Page pictures and the text read from them:
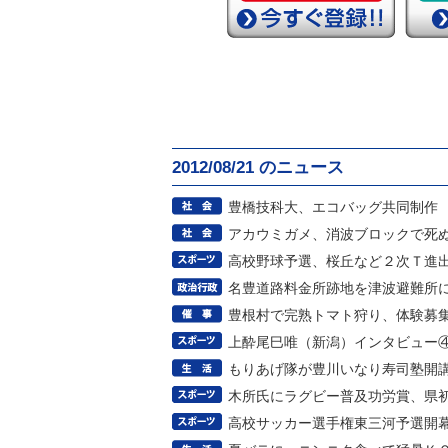
2012/08/21 のニュース
豊橋技科大、エコバッグ共同制作
アカウミガメ、消波ブロックで死
高校野球予選、桜丘など２次Ｔ進
名豊道路料金所跡地を津波避難所
豊根村で完熟トマト狩り、体験募
上酔尾巳唯（新潟）インタビュー
もりあげ隊が豊川いなり寿司塾開
木所氏にラグビー普及功労賞、県
高校サッカー選手権東三河予選開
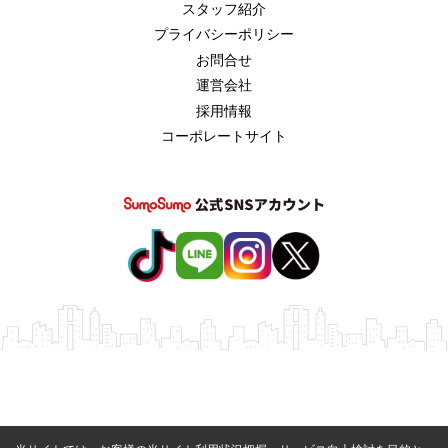
スタッフ紹介
プライバシーポリシー
お問合せ
運営会社
採用情報
コーポレートサイト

■ WHAT TO WORK ON
Rewrite the text from the material as a Markdown table with the columns Row and Line, giving each line its own numbered row and skipping any blank lines. Leave the pictures out of the answer.

■ YOUR RESPONSE
| Row | Line |
|---|---|
| 1 | 2012/08/21 のニュース |
| 2 | 豊橋技科大、エコバッグ共同制作 |
| 3 | アカウミガメ、消波ブロックで死 |
| 4 | 高校野球予選、桜丘など２次Ｔ進 |
| 5 | 名豊道路料金所跡地を津波避難所 |
| 6 | 豊根村で完熟トマト狩り、体験募 |
| 7 | 上酔尾巳唯（新潟）インタビュー |
| 8 | もりあげ隊が豊川いなり寿司塾開 |
| 9 | 木所氏にラグビー普及功労賞、県 |
| 10 | 高校サッカー選手権東三河予選開 |
| 11 | スタッフ紹介 |
| 12 | プライバシーポリシー |
| 13 | お問合せ |
| 14 | 運営会社 |
| 15 | 採用情報 |
| 16 | コーポレートサイト |